Judging from the article, if you parsed "if 3", you'd get back out
(prefix if 3)
instead of an error, since `if` is just a regular prefix operator. So, presumably there's some sort of well-formedness checking that goes on after parsing? Does anyone know more? The website says very little.
True, 'if 3' will stay there if there is no rewrite for it. You can also use treat a lack of possible rewrite as an error, this is what the Tao 3D document description language does. You'd get an error like "No form matches 'if 3'".
Underneath, there is a rewrite operator, ->, that means to transform the shape on the left into the shape on the right.
The precise semantics are a tiny bit more complicated than that, but it iterates until there is no more transformation that applies. Some specific rewrites will be transformed into "opcodes" of the underlying machine model. So A+B with integers on each side will execute an addition (the inner representation of the transform is something like A+B -> opcode Add).
Yeah that puzzles me a bit too. Multifix operators are not more complicated than prefix/postfix/infix (well, only marginally). For instance, you can give each operator a left priority and a right priority and merge them when they meet with the same priority. Then `if x then y else z` would become (if/then/else x y z) or something like that. I think that's saner and easier to handle than what he does.
In XL, a multifix is a combination of infix, prefix or postfix. Note that the various nodes exist only for the programmer's convenience, i.e. they represent a user-visible syntax. Internally, I could do with only a node with two children.
Something like [A,B,C,D] writes as:
Block with [] containing
Infix , containing
Symbol A
Infix , containing
Symbol B
Infix , containing
Symbol C
Symbol D
So this allows me to represent multifix along with their expected syntax. I could also represent for example:
[A, B; C, D]
if A then B else C unless D
for A in B..C loop D
The last one is actually one of the for loop forms in XL
Multifix is more general than a combination of infix, prefix and postfix, though. For instance, a [] block is a multifix operator, but you can't implement it as a combination.
The advantage of supporting multifix directly is that you get a more convenient and less confusing representation. For instance, given "if A then B else C" why should I expect (else (then (if A) B) C) and not (if (then A (else B C))? It's not obvious, and both are unwieldy compared to a ternary operator like (if/then/else A B C).
Multifix is not more general than combinations of the 8 node types in XL, only more powerful than a combination of some subset.
It's not simpler. XL started with a multifix representation, see http://mozart-dev.sourceforge.net/notes.html. Switching to the current representation was a MAJOR simplification.
The current representation captures the way humans parse the code. Infix captures "A+B" or "A and B". Prefix captures "+3" or "sin x". Postfix captures "3!" or "3km". Block captures "[A]", "(A)", "{A}" or indentation. Since humans perceive a difference, you need to record that difference somewhere. XL records that structure in the parse tree itself, not on side data structures such as grammar tables.
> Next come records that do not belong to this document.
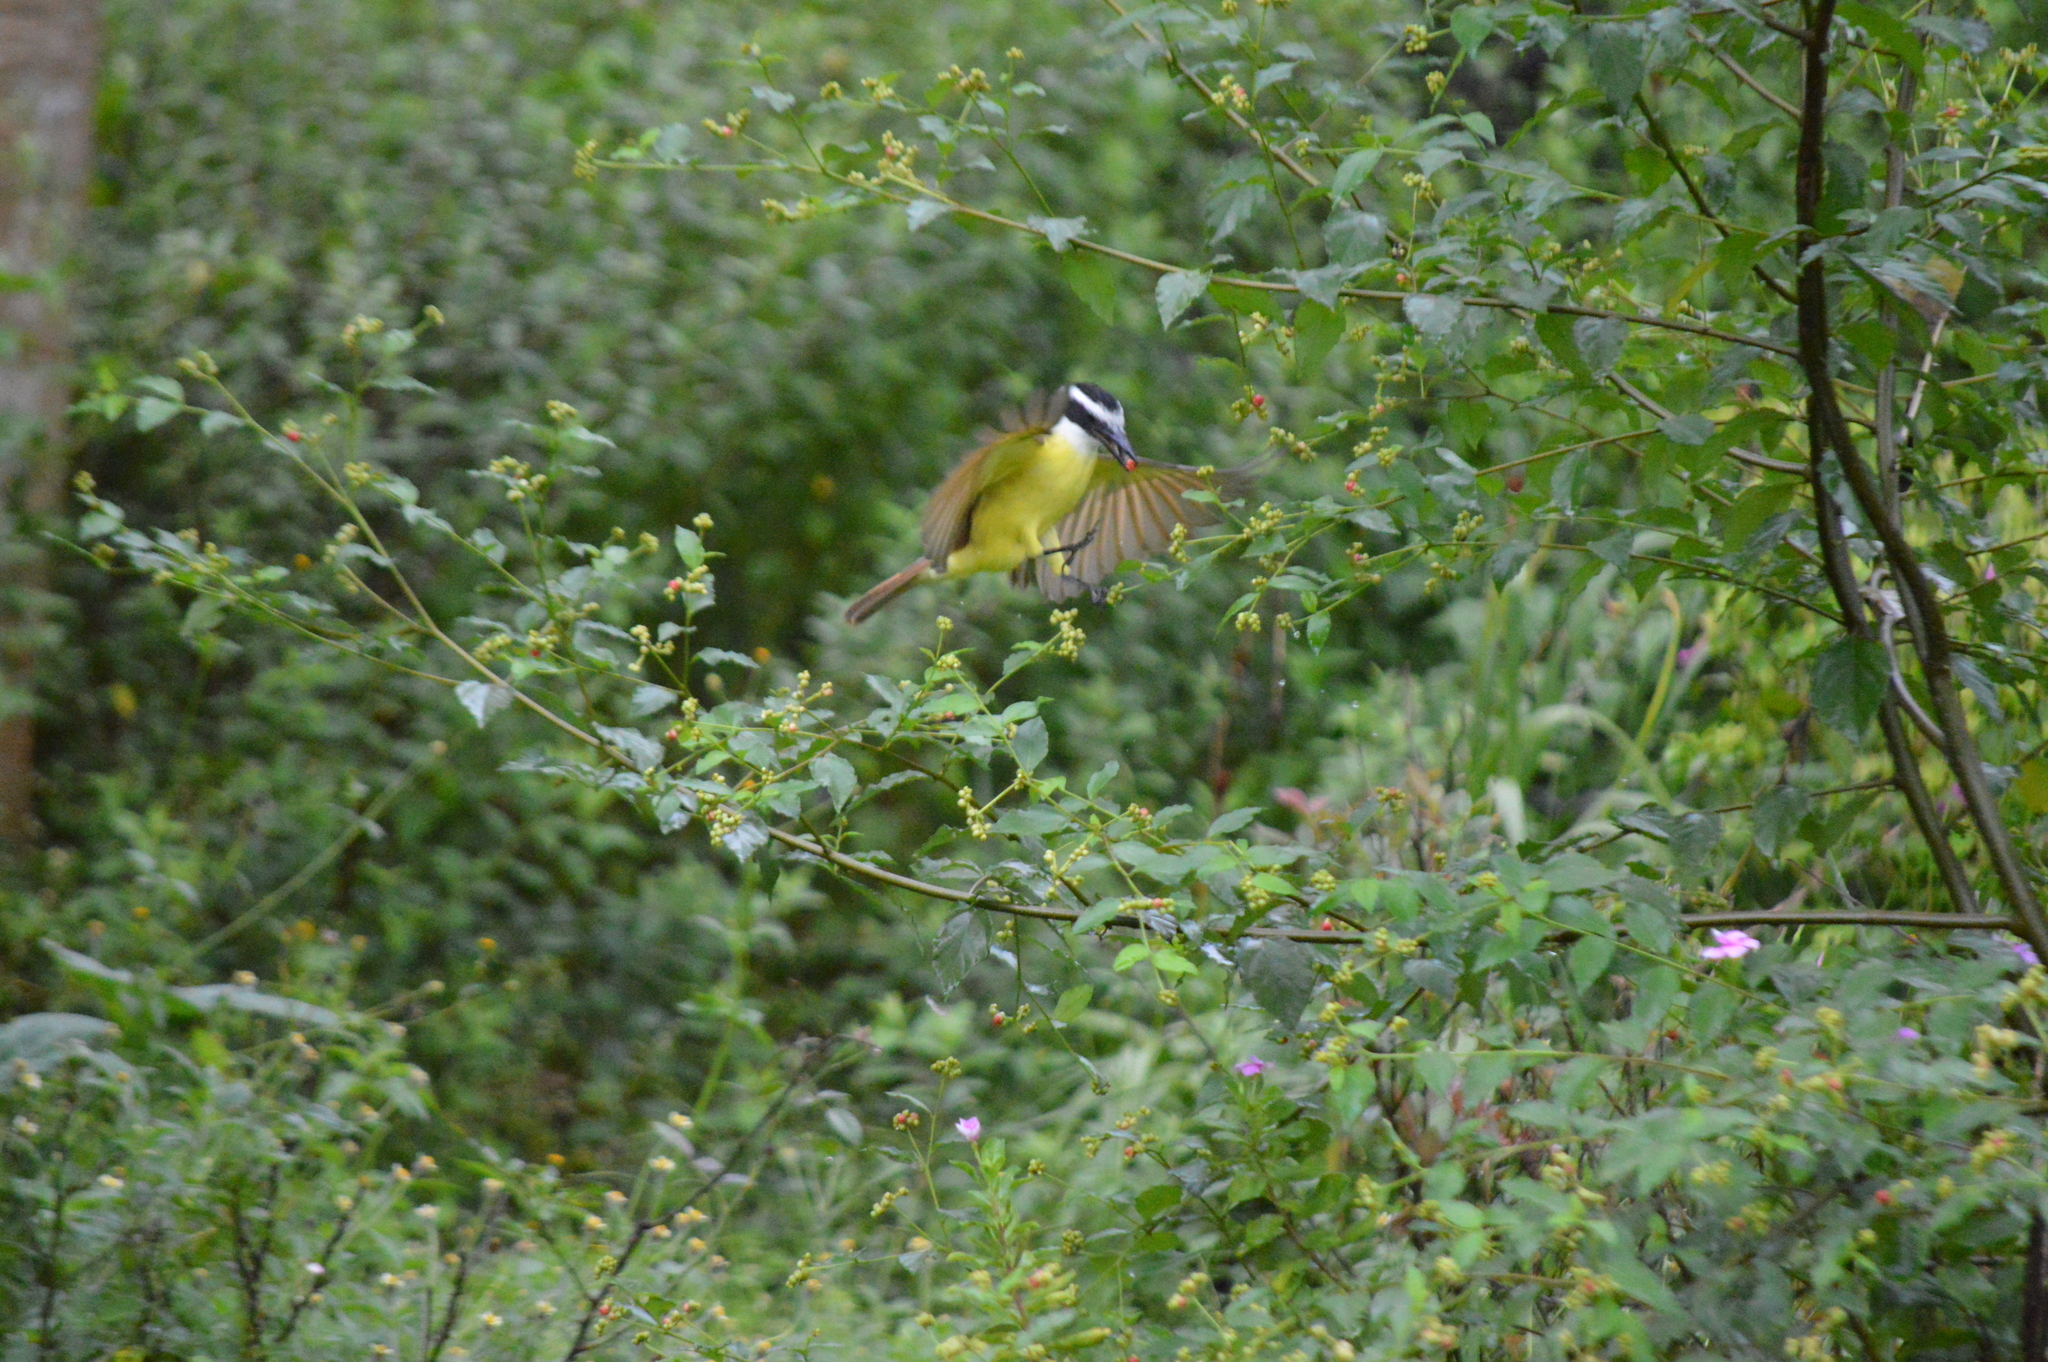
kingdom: Animalia
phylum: Chordata
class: Aves
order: Passeriformes
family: Tyrannidae
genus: Pitangus
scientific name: Pitangus sulphuratus
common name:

This approach also enables multiple tree shapes that overlap. Consider the following XL program (I replaced asterisks with slashes because the asterisk means "italics" for HN):
A/B+C -> multiply_and_add A, B, C
A+B/C -> multiply_and_add B, C, A
A+B -> add A, B
A*B -> mul A, B
In that case, I can match a multifix operator like multiply_and_add without needing a representation that would exclude matching A+B or A/B in other scenarios. This is especially important if you have type constraints on the arguments, e.g.:
A:matrix/B:matrix+C:matrix -> ...
A:matrix/B:real+C:real -> ...
Those would be checked against X/Y+Z in the code, but if X, Y and Z are real numbers, they would not match.
I have gone the other way with the languages I designed, from the system you describe to multifix, and have had the opposite experience. A proper implementation of general operator precedence grammars is much simpler than implementing prefix, postfix, infix and blocks specifically.
Now, I'm not sure how you implemented multifix, but a good general implementation for it is not immediately obvious, so I suspect you simply used an algorithm that's more convoluted than necessary and made you overestimate the scheme's actual complexity. Implemented properly, though, it's ridiculously simple. To demonstrate, I have hacked together a JavaScript version here (sorry, I didn't get around to commenting the code yet):
The core of the parser is the oparse function, which clocks in at 32 lines of code. Along with a basic tokenizer, order function, evaluator and some fancy display code, the whole thing is barely over 200 LOC. I dug around for XL's source and from what I can tell, what you have is not simpler than this.
I also never suggested making multifix operators like multiply_and_add. Multifix is for operators which are inherently ternary, quaternary and so forth. For instance, when I see "a ? b : c" I don't parse it as prefix, postfix or binary infix, I parse it as ternary.